About eighty percent of kindergarten teachers had exposure of first aid requiring cases. The number and type of first aid cases encountered by teaches varied. Slightly majority of teachers faced three and more different cases. As whole, proportion of kindergarten teachers who perform required activities for each case is very few. This indicates that majority of first aid care were not delivered for children. Likewise, study conducted in Sri Lanka, overall mean ±SD value that was scored for the practices section was 4.53±1.48 out of 10 scores. Only few individuals were able to obtain scores above mean in practice question [30]. Majority of practices were non scientific and traditionally transferred from family. For instance, in study conducted in Zimbabwe, caregivers’ major practice for burn was mainly cooling the burn injury with cold running water; some caregivers also applied eggs, margarine and traditional herbs [26].
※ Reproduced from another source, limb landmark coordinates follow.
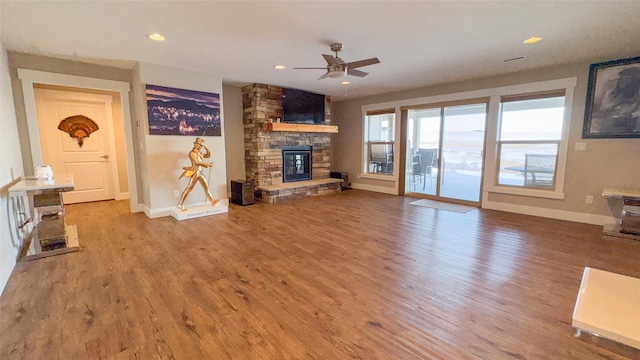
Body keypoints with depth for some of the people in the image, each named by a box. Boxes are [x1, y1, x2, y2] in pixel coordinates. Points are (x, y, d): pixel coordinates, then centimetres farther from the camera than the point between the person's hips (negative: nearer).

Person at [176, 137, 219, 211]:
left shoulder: (199, 153, 14)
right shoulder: (192, 153, -10)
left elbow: (208, 155, 25)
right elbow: (197, 162, -20)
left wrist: (206, 148, 12)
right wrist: (208, 164, -16)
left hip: (200, 173, 8)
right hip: (195, 172, -8)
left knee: (206, 187, 9)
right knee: (189, 188, -5)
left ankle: (212, 201, 16)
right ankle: (180, 204, 2)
This study has a number of limitations. One of the limitations is bias occurred as a result of study design (cross-sectional), because the study takes information at specified time-points and cause and effect association cannot be studied. Although different reducing mechanisms were used, social desirability bias is the other potential limitations of this study. Recall bias and selection bias due to small sample size can be observed. Other limitation was absence of uniformity and variation in type of first aid requiring cases, results difficulty in assessment of factors associated with practice of participant. Since our study was conducted in limited study area, representativeness and generalizability of the study result may be compromised. Finally, lack of sufficient similar study made limit comparison with other study. To reduce these potential bias different mechanisms were used. Some of these are performing pre-test before actual data collection. To obtain genuine response, the aim of the study was discussed with respondents, and to reduce recall bias, the recall period was reduced to previous 12 months.

Conclusion

The knowledge of kindergarten teachers towards first aid is found to be low in spite of almost of the respondents had positive attitude towards first aid. Majority of the respondents exposed to children in need of first aid and practice of kindergartners was mostly not in line standards. Having more than five years services, teachers with older age, having previous first aid training, obtaining fist aid information from health professional or health institutes, and working in private kindergarten were significantly associated with first aid knowledge. Similarly, attitude of kindergartners were associated with more than five years experience, type of kindergarten, previous first aid training, and exposure first aid requiring cases. It would be better if schools have a link with health institutions for first aid training and immediate referral in cases of student injury. It would also be better if the ministry of education include first aid course in the kindergarten teachers’ education.

Supporting information

Acknowledgments

The authors thank Madda Walabu University for its unreserved support, follow-up and sponsorship for this study. We are also grateful to Lideta Sub-city, Addis Ababa kindergartens for their assistance during data collection.